Excerpted data Block Start
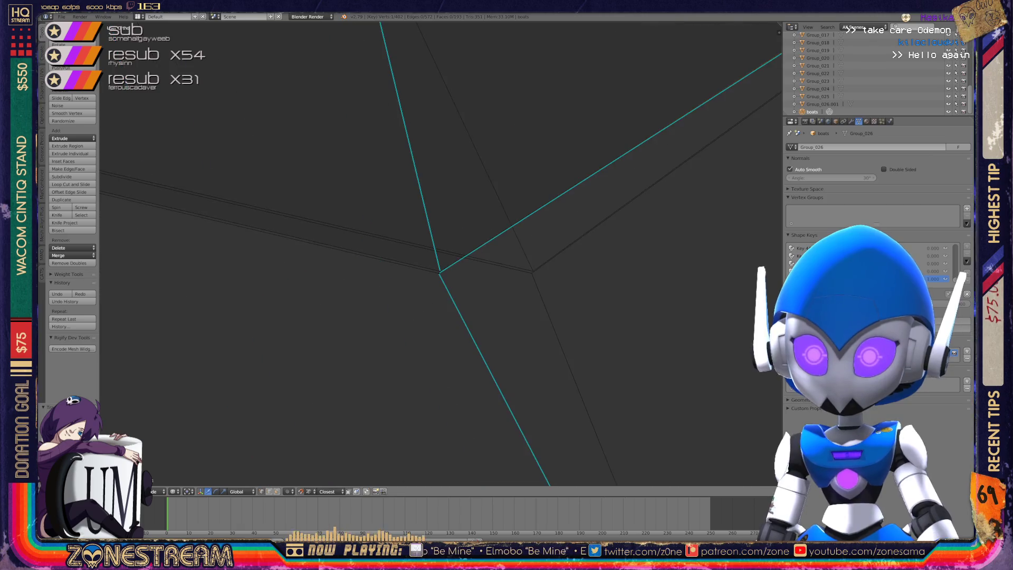
mouse_move(464, 243)
middle_mouse_down()
mouse_move(633, 247)
mouse_move(659, 211)
middle_mouse_up()
scroll(550, 277, "down", 5)
scroll(440, 253, "up", 10)
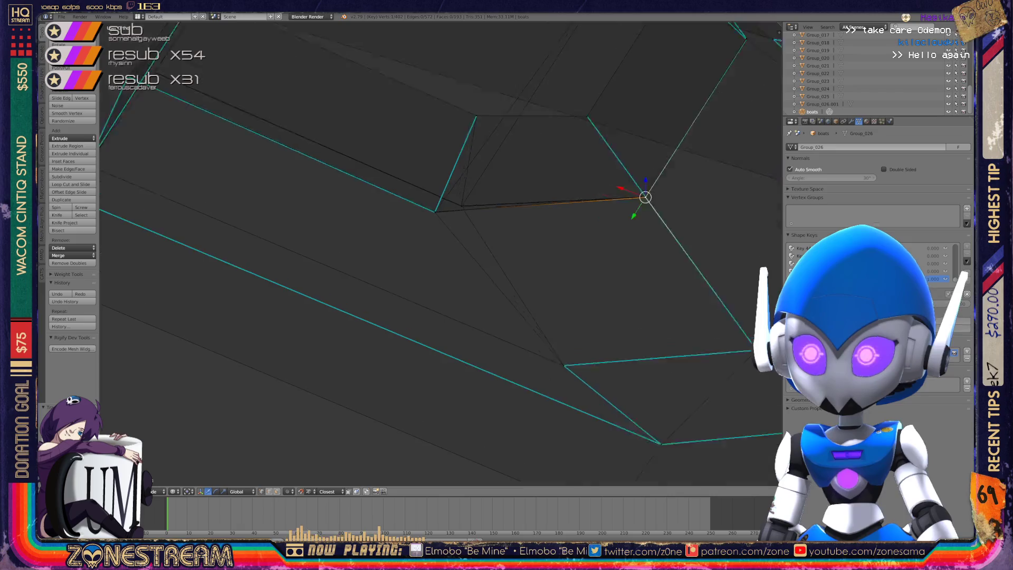
scroll(136, 122, "up", 2)
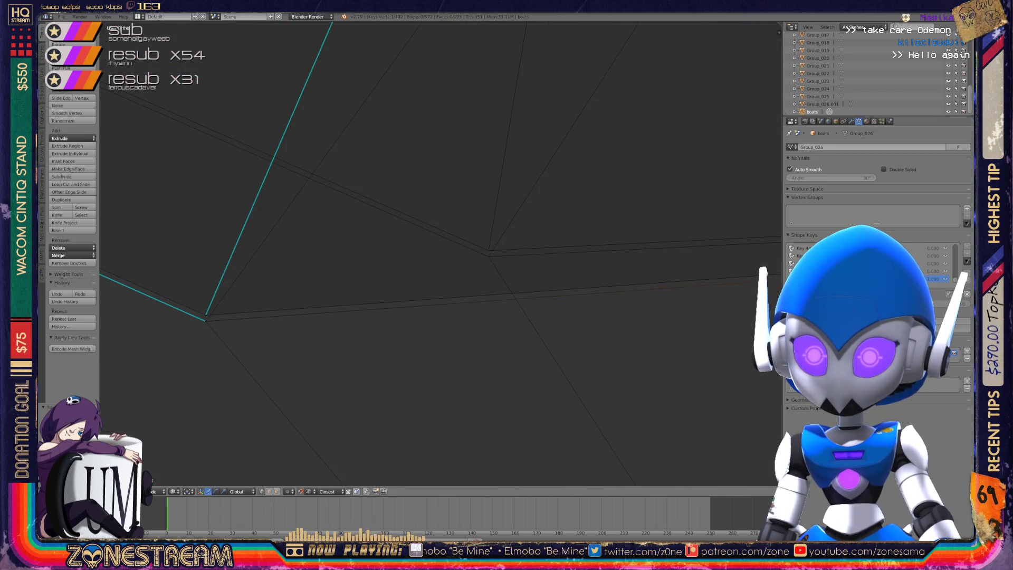
key("g")
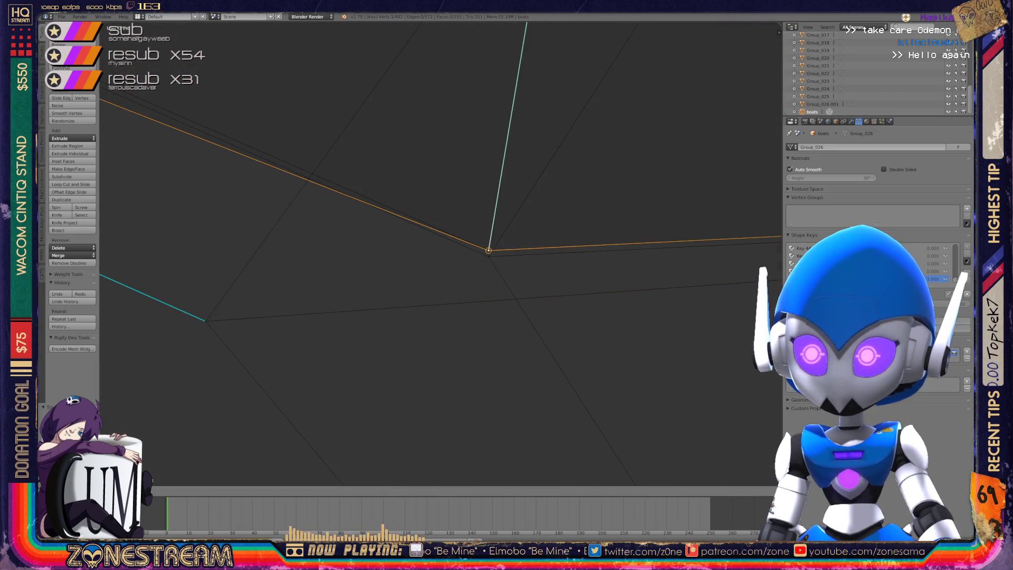
key("ctrl+z")
key("g")
key("Return")
Move the two coincident vertices up to join the upper-right corner, then return to Object Mode.
scroll(443, 254, "down", 6)
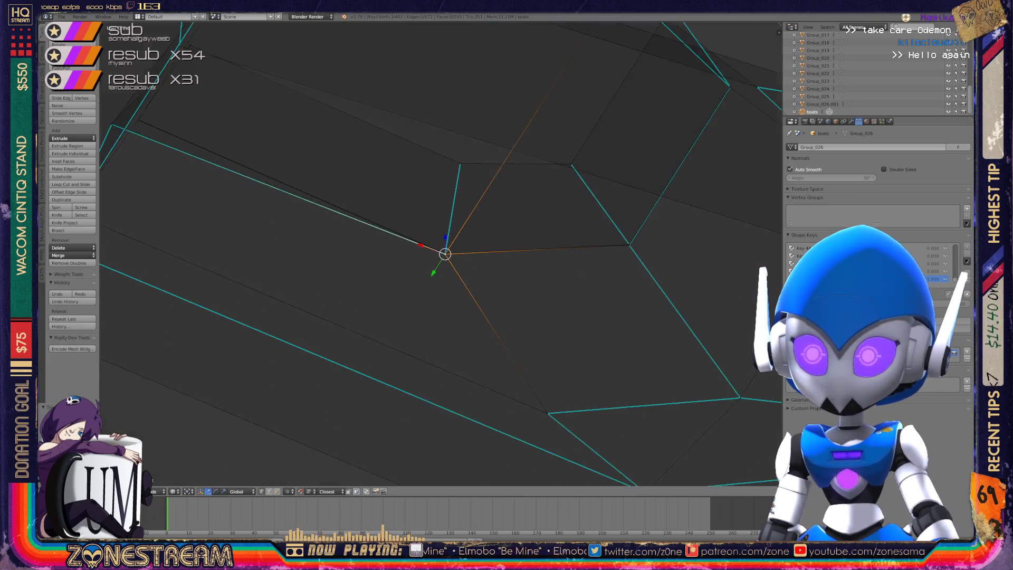
mouse_move(443, 253)
middle_mouse_down()
mouse_move(396, 241)
mouse_move(454, 248)
mouse_move(475, 237)
mouse_move(464, 253)
middle_mouse_up()
scroll(489, 235, "up", 5)
scroll(453, 248, "up", 3)
right_click(379, 334)
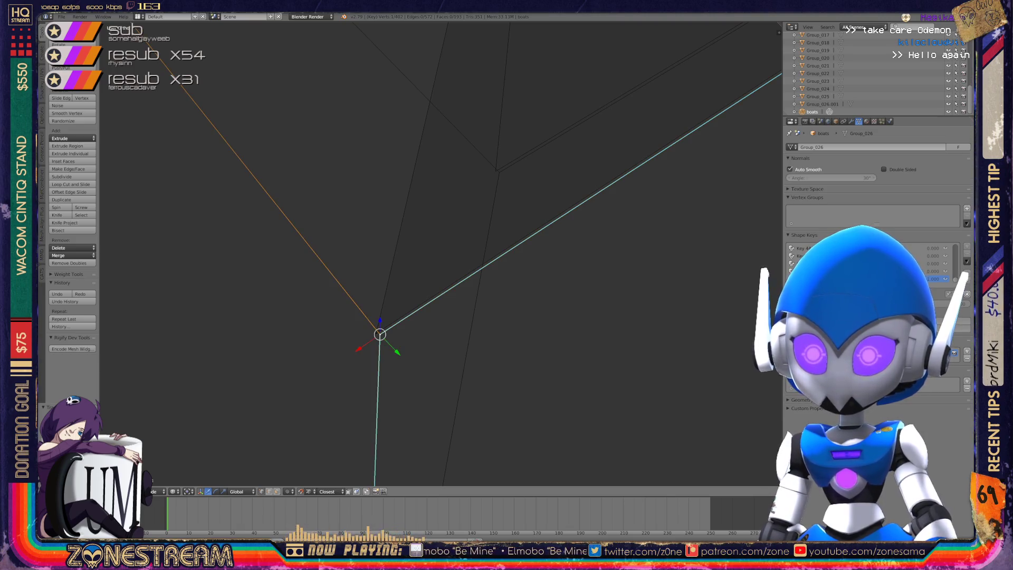
right_click(376, 332)
left_click_drag(376, 333, 495, 170)
right_click(380, 334)
mouse_move(379, 334)
left_mouse_down()
mouse_move(413, 312)
mouse_move(500, 172)
left_mouse_up()
scroll(499, 172, "down", 3)
key("Tab")
Orbit and zoom across the finished pieces, then put the next crystal piece into Edit Mode.
middle_click_drag(401, 253, 321, 235)
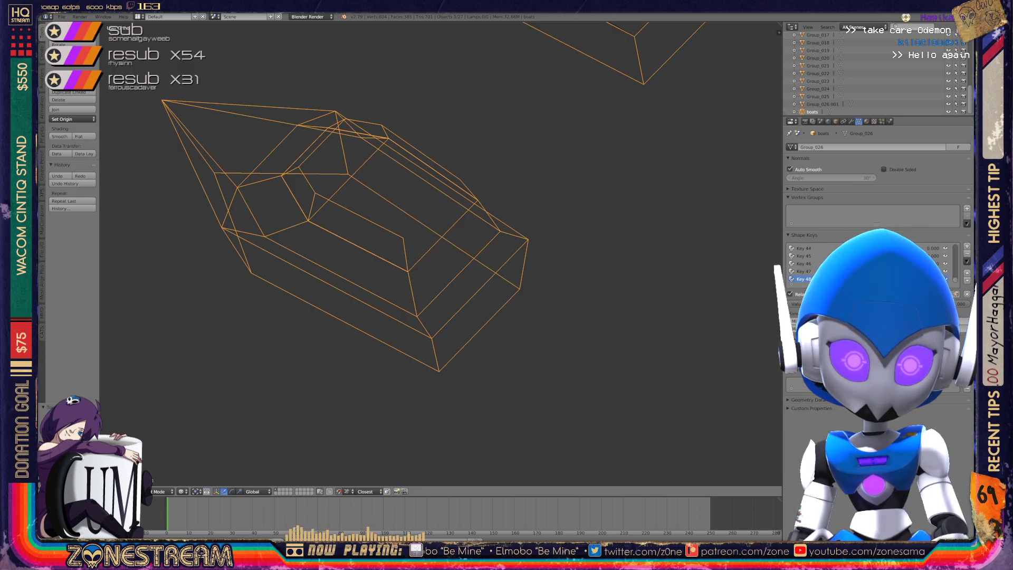
scroll(343, 238, "down", 3)
middle_click_drag(343, 237, 222, 221)
scroll(438, 254, "up", 3)
scroll(438, 253, "down", 5)
middle_click_drag(438, 254, 259, 253, "shift")
scroll(438, 253, "up", 5)
scroll(438, 253, "down", 5)
scroll(438, 253, "up", 8)
scroll(438, 253, "up", 5)
key("Tab")
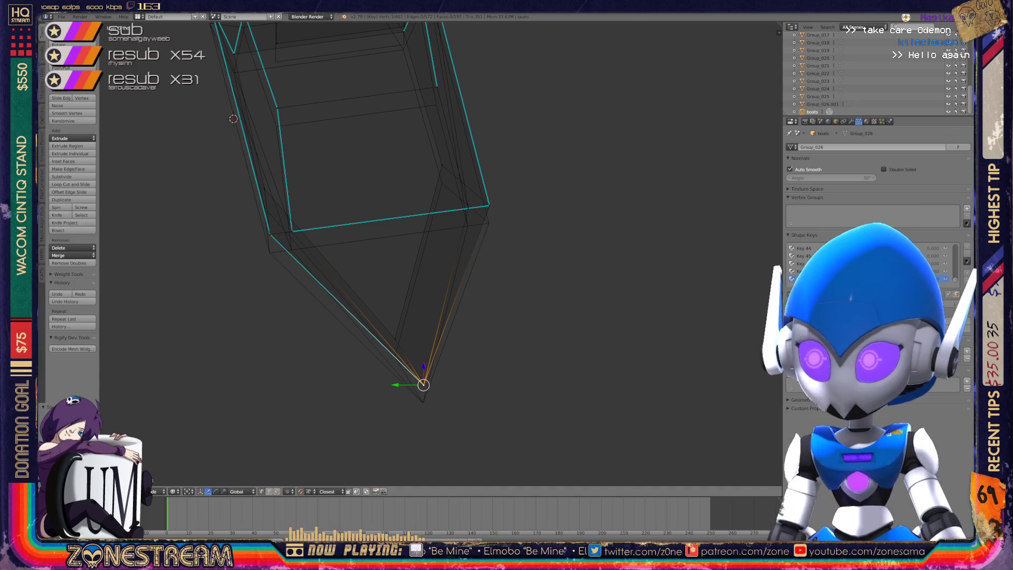
Pick the inner vertices near the hull's bottom tip and orbit around the hull.
right_click(423, 402)
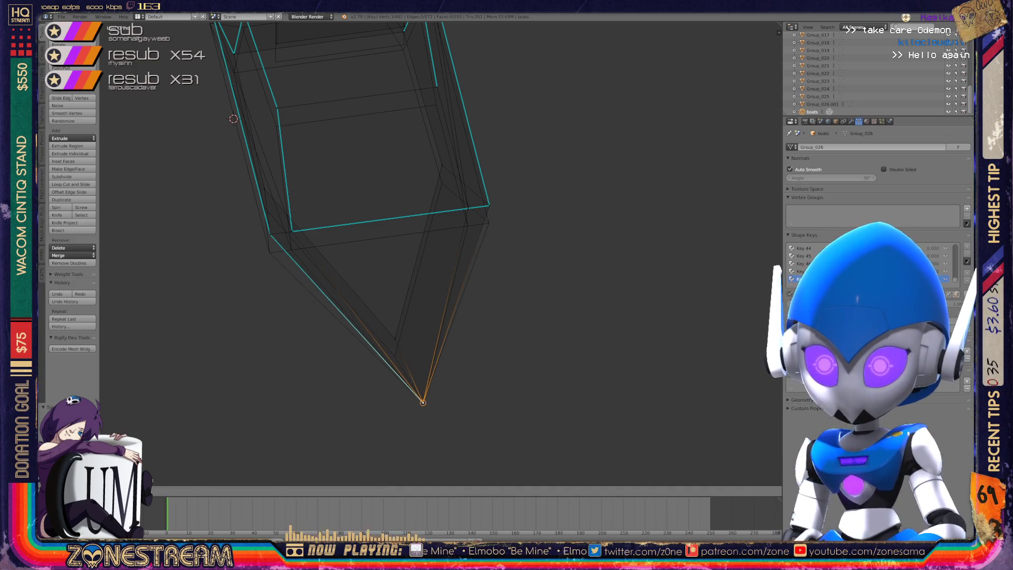
right_click(394, 342)
key("ctrl+space")
mouse_move(437, 253)
middle_mouse_down()
mouse_move(501, 237)
mouse_move(389, 232)
mouse_move(388, 200)
mouse_move(419, 166)
middle_mouse_up()
scroll(388, 201, "up", 3)
Move a vertex on the hull's lower edge along the X axis.
right_click(319, 341)
key("ctrl+space")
Excerpted data Block End
• What to do: Write the records above out again word for word, skipping each picture.

• Solution to this exercise:
mouse_move(464, 243)
middle_mouse_down()
mouse_move(633, 247)
mouse_move(659, 211)
middle_mouse_up()
scroll(550, 277, "down", 5)
scroll(440, 253, "up", 10)
scroll(136, 122, "up", 2)
key("g")
key("ctrl+z")
key("g")
key("Return")
Move the two coincident vertices up to join the upper-right corner, then return to Object Mode.
scroll(443, 254, "down", 6)
mouse_move(443, 253)
middle_mouse_down()
mouse_move(396, 241)
mouse_move(454, 248)
mouse_move(475, 237)
mouse_move(464, 253)
middle_mouse_up()
scroll(489, 235, "up", 5)
scroll(453, 248, "up", 3)
right_click(379, 334)
right_click(376, 332)
left_click_drag(376, 333, 495, 170)
right_click(380, 334)
mouse_move(379, 334)
left_mouse_down()
mouse_move(413, 312)
mouse_move(500, 172)
left_mouse_up()
scroll(499, 172, "down", 3)
key("Tab")
Orbit and zoom across the finished pieces, then put the next crystal piece into Edit Mode.
middle_click_drag(401, 253, 321, 235)
scroll(343, 238, "down", 3)
middle_click_drag(343, 237, 222, 221)
scroll(438, 254, "up", 3)
scroll(438, 253, "down", 5)
middle_click_drag(438, 254, 259, 253, "shift")
scroll(438, 253, "up", 5)
scroll(438, 253, "down", 5)
scroll(438, 253, "up", 8)
scroll(438, 253, "up", 5)
key("Tab")
Pick the inner vertices near the hull's bottom tip and orbit around the hull.
right_click(423, 402)
right_click(394, 342)
key("ctrl+space")
mouse_move(437, 253)
middle_mouse_down()
mouse_move(501, 237)
mouse_move(389, 232)
mouse_move(388, 200)
mouse_move(419, 166)
middle_mouse_up()
scroll(388, 201, "up", 3)
Move a vertex on the hull's lower edge along the X axis.
right_click(319, 341)
key("ctrl+space")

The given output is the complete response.